» **Excerpt provided**:
-.-.-

Reception Honors Recipients of Funding From L.I.F.E. Foundation

Researchers from the University of Cincinnati (UC) and Cincinnati Children’s Hospital Medical Center are recipients of funding support from the L.I.F.E. (Local Initiative For Excellence) Foundation, launched by Cincinnati philanthropist George Wile.

Recipients were honored Tuesday, July 14, at a reception at the Kingsgate Marriott Conference Center. Awards of $100,000 per project went to:

  • Robert McCullumsmith, MD, PhD, and Adam Funk, PhD, for their project, "Proteomic and genomic investigation of PDS-95 protein-protein interactions in schizophrenia.” The application was conceived and written by Funk, a senior postdoctoral fellow in McCullumsmith’s lab. McCullumsmith is an adjunct associate professor in the UC Department of Psychiatry and Behavioral Neuroscience and the department’s associate vice chair of translational research and research education. Team members also include Ken Greis, PhD, an associate professor in the UC Department of Cancer Biology; Jarek Meller, PhD, an associate professor in the UC Department of Environmental Health and Cincinnati Children’s Division of Biomedical Informatics; and Guillaume Labilloy, an application developer in the Division of Biomedical Informatics and student in UC’s new PhD in Biomedical Informatics program beginning this fall.

  • Ying Sun, PhD, and Chris Mayhew, PhD, for their project, "Non-invasive iPSC-based Therapies for Treatment of Neurodegenerative Diseases.” Sun, the principal investigator, is an associate professor in the UC Department of Pediatrics and the Division of Human Genetics at Cincinnati Children’s Hospital Medical Center. Her lab focuses on understanding the pathogenesis of Gaucher disease and other lysosomal storage diseases for development of specific therapies, and the roles of saposins in glycosphingolipids metabolism and neurodegeneration. Mayhew is co-investigator on this project, assistant professor in Division of Developmental Biology and co-director of the Pluripotent Stem Cell Facility at Cincinnati Children’s. Team members also include Yueh-Chiang Hu, PhD, assistant professor and director of the Transgenic Animal Genomic editing core at Cincinnati Children’s; Benjamin Liou, senior research assistant; and Venette Inskeep, research assistant, in the Division of Human Genetics at Cincinnati Children’s.

-.-.-

» **Dataset content**:
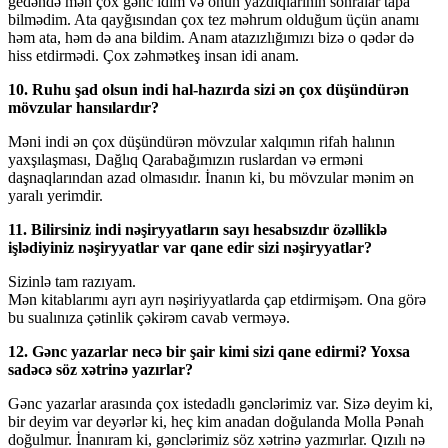
gedəndə mən çox gənc idim və onun yazdıqlarının sonralar tapa
bilmədim. Ata qayğısından çox tez məhrum olduğum üçün anamı
həm ata, həm də ana bildim. Anam atazızlığımızı bizə o qədər də
hiss etdirmədi. Çox zəhmətkeş insan idi anam.
10. Ruhu şad olsun indi hal-hazırda sizi ən çox düşündürən
mövzular hansılardır?
Məni indi ən çox düşündürən mövzular xalqımın rifah halının
yaxşılaşması, Dağlıq Qarabağımızın ruslardan və erməni
daşnaqlarından azad olmasıdır. İnanın ki, bu mövzular mənim ən
yaralı yerimdir.
11. Bilirsiniz indi nəşiryyatların sayı hesabsızdır özəlliklə
işlədiyiniz nəşiryyatlar var qane edir sizi nəşiryyatlar?
Sizinlə tam razıyam.
Mən kitablarımı ayrı ayrı nəşiriyyatlarda çap etdirmişəm. Ona görə
bu sualınıza çətinlik çəkirəm cavab verməyə.
12. Gənc yazarlar necə bir şair kimi sizi qane edirmi? Yoxsa
sadəcə söz xətrinə yazırlar?
Gənc yazarlar arasında çox istedadlı gənclərimiz var. Sizə deyim ki,
bir deyim var deyərlər ki, heç kim anadan doğulanda Molla Pənah
doğulmur. İnanıram ki, gənclərimiz söz xətrinə yazmırlar. Qızılı nə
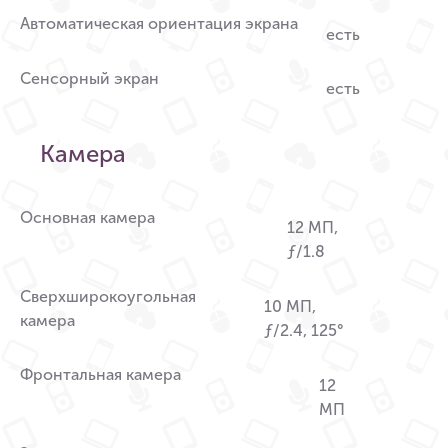
Автоматическая ориентация экрана
есть
Сенсорный экран
есть
Камера
Основная камера
12 МП,
ƒ/1.8
Сверхширокоугольная
10 МП,
камера
ƒ/2.4, 125°
Фронтальная камера
12
МП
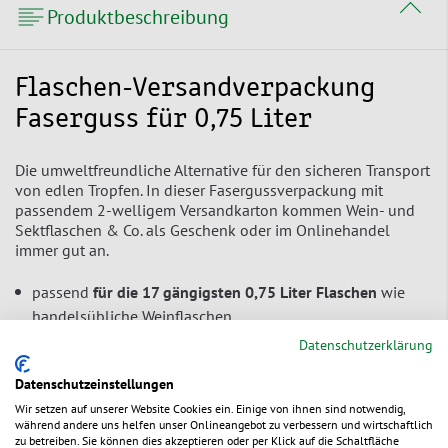
Produktbeschreibung
Flaschen-Versandverpackung
Faserguss für 0,75 Liter
Die umweltfreundliche Alternative für den sicheren Transport
von edlen Tropfen. In dieser Fasergussverpackung mit
passendem 2-welligem Versandkarton kommen Wein- und
Sektflaschen & Co. als Geschenk oder im Onlinehandel
immer gut an.
passend
für die 17 gängigsten 0,75 Liter Flaschen
wie
handelsübliche Weinflaschen
Datenschutzerklärung
Einlage aus Papierfaserguss
wirkt schützend und
isolierend
Datenschutzeinstellungen
geprüft durch das ÖIV
(Österreichisches Institut für
Wir setzen auf unserer Website Cookies ein. Einige von ihnen sind notwendig,
während andere uns helfen unser Onlineangebot zu verbessern und wirtschaftlich
Verpackungswesen) –
erfüllt die Anforderungen
im
zu betreiben. Sie können dies akzeptieren oder per Klick auf die Schaltfläche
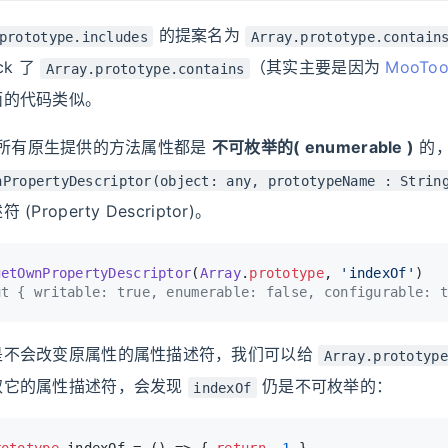
的提案名为
prototype.includes
Array.prototype.contain
ck 了
（其实主要是因为
MooTo
Array.prototype.contains
面的代码类似。
pt 中所有原生提供的方法属性都是
不可枚举的( enumerable )
的
nPropertyDescriptor(object: any, prototypeName : Strin
Property Descriptor)。
getOwnPropertyDescriptor
(
Array
.
prototype
, 
'indexOf'
)
ut { writable: true, enumerable: false, configurable: t
是不会改变原属性的属性描述符，我们可以给
Array.prototype
取它的属性描述符，会发现
仍是不可枚举的：
indexOf
rototype
.
indexOf
 = 
() =>
 { 
return
 -
1
 }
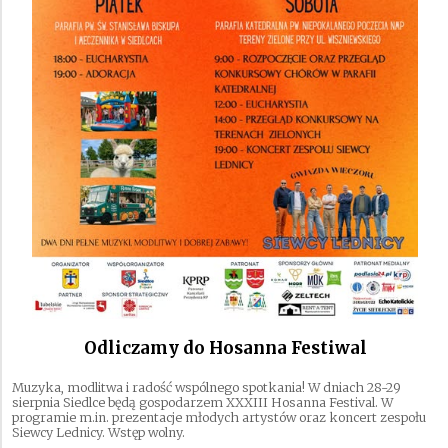
Odliczamy do Hosanna Festiwal
Muzyka, modlitwa i radość wspólnego spotkania! W dniach 28-29
sierpnia Siedlce będą gospodarzem XXXIII Hosanna Festival. W
programie m.in. prezentacje młodych artystów oraz koncert zespołu
Siewcy Lednicy. Wstęp wolny.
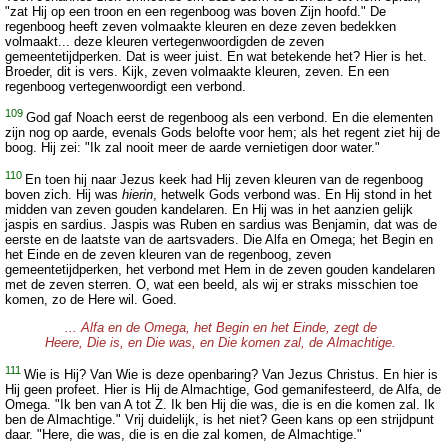
"zat Hij op een troon en een regenboog was boven Zijn hoofd." De
regenboog heeft zeven volmaakte kleuren en deze zeven bedekken
volmaakt... deze kleuren vertegenwoordigden de zeven
gemeentetijdperken. Dat is weer juist. En wat betekende het? Hier is het.
Broeder, dit is vers. Kijk, zeven volmaakte kleuren, zeven. En een
regenboog vertegenwoordigt een verbond.
109
God gaf Noach eerst de regenboog als een verbond. En die elementen
zijn nog op aarde, evenals Gods belofte voor hem; als het regent ziet hij de
boog. Hij zei: "Ik zal nooit meer de aarde vernietigen door water."
110
En toen hij naar Jezus keek had Hij zeven kleuren van de regenboog
boven zich. Hij was
hierin
, hetwelk Gods verbond was. En Hij stond in het
midden van zeven gouden kandelaren. En Hij was in het aanzien gelijk
jaspis en sardius. Jaspis was Ruben en sardius was Benjamin, dat was de
eerste en de laatste van de aartsvaders. Die Alfa en Omega; het Begin en
het Einde en de zeven kleuren van de regenboog, zeven
gemeentetijdperken, het verbond met Hem in de zeven gouden kandelaren
met de zeven sterren. O, wat een beeld, als wij er straks misschien toe
komen, zo de Here wil. Goed.
... Alfa en de Omega, het Begin en het Einde, zegt de
Heere, Die is, en Die was, en Die komen zal, de Almachtige.
111
Wie is Hij? Van Wie is deze openbaring? Van Jezus Christus. En hier is
Hij geen profeet. Hier is Hij de Almachtige, God gemanifesteerd, de Alfa, de
Omega. "Ik ben van A tot Z. Ik ben Hij die was, die is en die komen zal. Ik
ben de Almachtige." Vrij duidelijk, is het niet? Geen kans op een strijdpunt
daar. "Here, die was, die is en die zal komen, de Almachtige."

-.-.-

» **Instructions to follow**: In the text on the L.I.F.E. Foundation awards, recast the paragraph beginning "Ying Sun, PhD, and Chris Mayhew, PhD" as a short list that keeps its main facts. The lines placed after the text are separate material and do not belong to it.

» **Task solution**:
- Project: "Non-invasive iPSC-based Therapies for Treatment of Neurodegenerative Diseases"
- Ying Sun, PhD (principal investigator):
  - Associate professor, UC Department of Pediatrics and Division of Human Genetics, Cincinnati Children's Hospital Medical Center
  - Her lab studies the pathogenesis of Gaucher disease and other lysosomal storage diseases to develop specific therapies.
  - It also studies the roles of saposins in glycosphingolipids metabolism and neurodegeneration.
- Chris Mayhew, PhD (co-investigator):
  - Assistant professor, Division of Developmental Biology
  - Co-director, Pluripotent Stem Cell Facility, Cincinnati Children's
- Other team members:
  - Yueh-Chiang Hu, PhD: assistant professor and director of the Transgenic Animal Genomic editing core, Cincinnati Children's
  - Benjamin Liou: senior research assistant, Division of Human Genetics, Cincinnati Children's
  - Venette Inskeep: research assistant, Division of Human Genetics, Cincinnati Children's